Introduction

Completed

Data-driven organizations need reliable ways to transform raw data into clean, structured formats ready for analysis. In Microsoft Fabric, notebooks provide an interactive, code-based environment powered by Apache Spark. You can use notebooks to read from and write to lakehouses, as well as warehouses, KQL databases, and external sources. Notebooks give you a single transformation tool that reaches across the Fabric platform.

Suppose you work at a retail analytics organization that collects sales transactions, customer records, and product data from multiple systems into a Fabric lakehouse. The raw data contains inconsistencies: missing values in customer records, duplicate transaction rows, and separate tables that need to be joined before analysts can build meaningful reports. Low-code tools handle simple transformations, but your team needs complex joins across multiple tables, window functions for ranking and running totals, and custom business logic to derive new metrics. Your organization needs a scalable, repeatable approach that builds on your team's existing SQL skills.

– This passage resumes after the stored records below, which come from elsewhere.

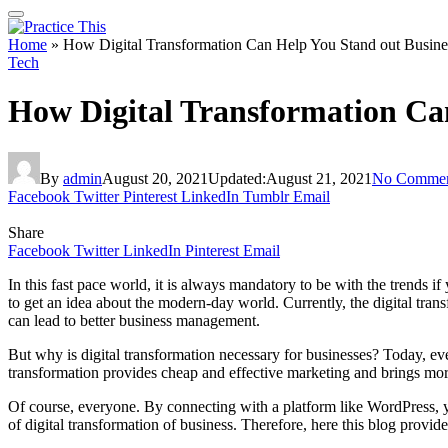
Home
»
How Digital Transformation Can Help You Stand out Busine
Tech
How Digital Transformation Ca
By
admin
August 20, 2021
Updated:
August 21, 2021
No Commen
Facebook
Twitter
Pinterest
LinkedIn
Tumblr
Email
Share
Facebook
Twitter
LinkedIn
Pinterest
Email
In this fast pace world, it is always mandatory to be with the trends 
to get an idea about the modern-day world. Currently, the digital tra
can lead to better business management.
But why is digital transformation necessary for businesses? Today, eve
transformation provides cheap and effective marketing and brings mor
Of course, everyone. By connecting with a platform like WordPress, y
of digital transformation of business. Therefore, here this blog provid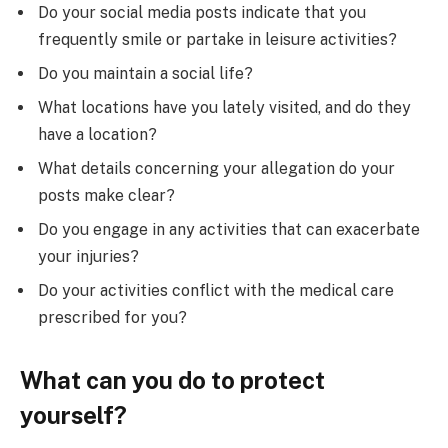
Do your social media posts indicate that you
frequently smile or partake in leisure activities?
Do you maintain a social life?
What locations have you lately visited, and do they
have a location?
What details concerning your allegation do your
posts make clear?
Do you engage in any activities that can exacerbate
your injuries?
Do your activities conflict with the medical care
prescribed for you?
What can you do to protect
yourself?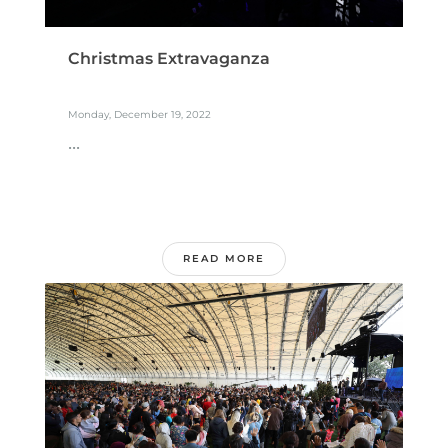
Christmas Extravaganza
Monday, December 19, 2022
...
READ MORE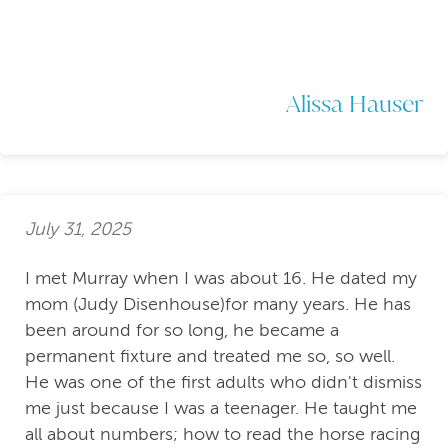
Alissa Hauser
July 31, 2025
I met Murray when I was about 16. He dated my
mom (Judy Disenhouse)for many years. He has
been around for so long, he became a
permanent fixture and treated me so, so well.
He was one of the first adults who didn't dismiss
me just because I was a teenager. He taught me
all about numbers; how to read the horse racing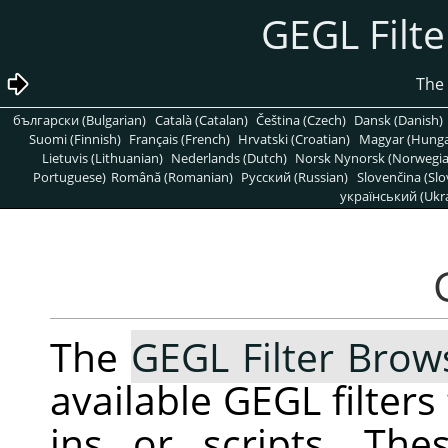
български (Bulgarian)
Català (Catalan)
Čeština (Czech)
Dansk (Danish)
Suomi (Finnish)
Français (French)
Hrvatski (Croatian)
Magyar (Hunga
Lietuvis (Lithuanian)
Nederlands (Dutch)
Norsk Nynorsk (Norwegi
Portuguese)
Română (Romanian)
Pусский (Russian)
Slovenčina (Slo
український (Ukra
The
GEGL Filter Brow
available
GEGL
filters
ins or scripts. The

Fabric notebooks let you address these challenges using Spark SQL, which extends familiar SQL syntax to work with large datasets. When you need more programmatic flexibility, PySpark provides a DataFrame API for the same transformations. Both languages run on the same Spark engine, so you can choose the approach that fits each task.

You explore how Fabric notebooks work, what data stores they connect to, and common development patterns. You also learn to shape and clean data by filtering rows, handling nulls, and adding calculated columns. You combine and aggregate data using joins, grouping, and window functions. Finally, you write your transformed results to properly sized Delta tables.

By the end of this module, you're able to transform data using Spark SQL and PySpark in Fabric notebooks.